MillerCoors a adopté un tact similaire avec le lancement d'une campagne "Cantroller" plus tôt cette année autour de l'exposition de jeux E3. Le brasseur s'est penché sur les influenceurs de l'esport et la nouveauté de l'article titulaire – un contrôleur de jeu fonctionnel en forme de canette pouvant contenir de la bière – pour susciter l'intérêt plutôt que de lancer un simple blitz publicitaire.

"Nous avons mis nos orteils dans l'eau", a déclaré Feinberg de MillerCoor sur son panel. "Nous avons senti que notre catégorie arrivait et que le simple fait de sponsoriser un tas d'esports, qu'il s'agisse d'équipes ou de ligues, n'était pas la bonne approche."

Syntonisant

Les discussions autour des lieux pertinents pour intégrer les marques ont naturellement conduit à des chaînes plus établies mais toujours en plein essor comme la télévision over-the-top et le streaming. Le film interactif de Netflix "Black Mirror: Bandersnatch", qui permet aux téléspectateurs de guider les choix du protagoniste, y compris la marque de céréales qu'il mange, est apparu lors d'une conversation comme une avenue potentielle à explorer.


"[Le modèle d'abonnement] n'accepte pas le contenu de marque de la même manière que les plateformes numériques et les plateformes de télévision traditionnelles [le sont]."

Samantha Glynne

SVP mondial du divertissement de marque, Fremantle


Dans le même panel sur le marketing dans un monde vidéo total, William Swann, responsable du divertissement chez BBH, a parlé de l'évolution du marketing de contenu. Il a souligné "Dads", un nouveau long métrage documentaire financé par Dove Men + Care et réalisé par Bryce Dallas Howard, qui a été repris par Apple au Festival international du film de Toronto.

"Vraiment, il n'y a pas de placement de produit", a déclaré Swann à propos du film axé sur la paternité moderne. "C'est vraiment juste ce message sur ce qui est important pour les hommes dans le monde d'aujourd'hui."

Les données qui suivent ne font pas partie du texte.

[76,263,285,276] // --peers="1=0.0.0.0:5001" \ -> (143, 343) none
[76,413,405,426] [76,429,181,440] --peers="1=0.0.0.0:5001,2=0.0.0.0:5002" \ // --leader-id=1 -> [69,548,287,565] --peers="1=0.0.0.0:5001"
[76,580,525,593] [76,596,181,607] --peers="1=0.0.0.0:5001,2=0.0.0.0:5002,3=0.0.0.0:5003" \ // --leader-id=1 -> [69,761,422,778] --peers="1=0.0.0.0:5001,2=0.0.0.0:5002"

Comment traduire une image de marque similaire mais toujours axée sur un objectif dans la programmation existante était plus une question ouverte. Les critiques ont commencé à exprimer leur frustration face à l'apparition d'un plus grand nombre de placements de produits dans des émissions autrement sans publicité, suggérant que les spécialistes du marketing pourraient avoir besoin d'innover pour éviter de décourager les téléspectateurs.

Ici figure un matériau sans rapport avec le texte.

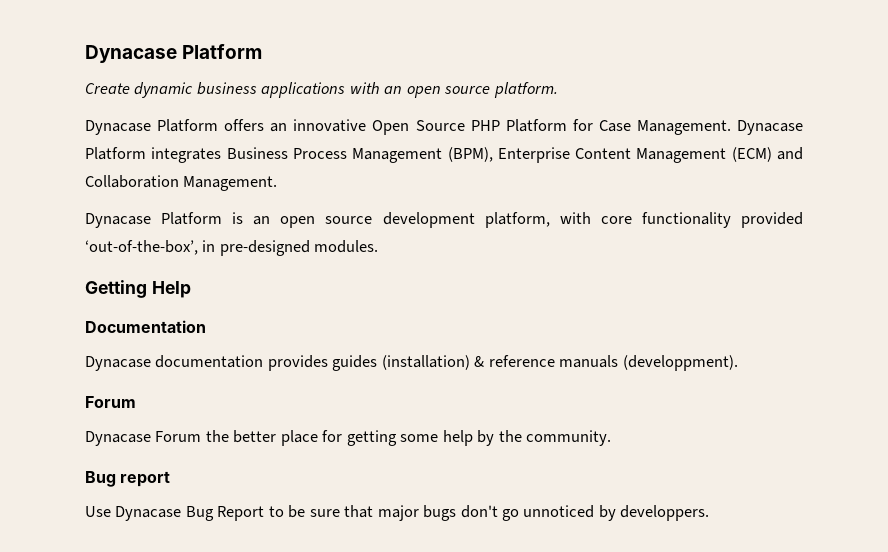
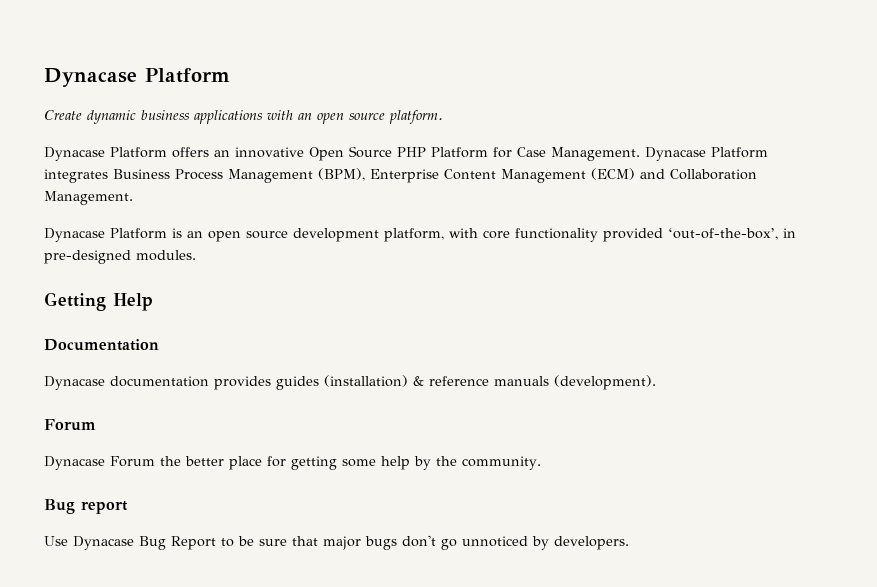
[622,355,738,371] (developpment). -> [554,375,656,390] (development).
[620,505,710,521] developpers. -> [554,536,629,550] developers.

"C'est compliqué, le modèle d'abonnement", a déclaré Samantha Glynne, vice-présidente mondiale du divertissement de marque chez la société de télévision Fremantle. "Il n'accepte pas le contenu de marque de la même manière que les plateformes numériques et les plateformes de télévision traditionnelles [le sont]."

Une avenue suggérée par Glynne était que les marques utilisent leur puissance médiatique et leur reconnaissance en dehors des plateformes de streaming pour attirer le public vers des émissions sans publicité. L'exécutif a encouragé l'élaboration d'une «éthique» de marque – vraiment pas si différente de l'objectif de la marque – qui aiderait à guider les partenariats de contenu à partir de zéro.

"C'est un peu du troc à condition que la marque amplifie, grâce à son propre marketing, les messages pour inciter les gens à revenir", a déclaré Glynne. "La philosophie de la marque va faire partie de la propriété intellectuelle de l'émission, et c'est ce qui la motivera plutôt que de voir une émission jonchée de placement de produit."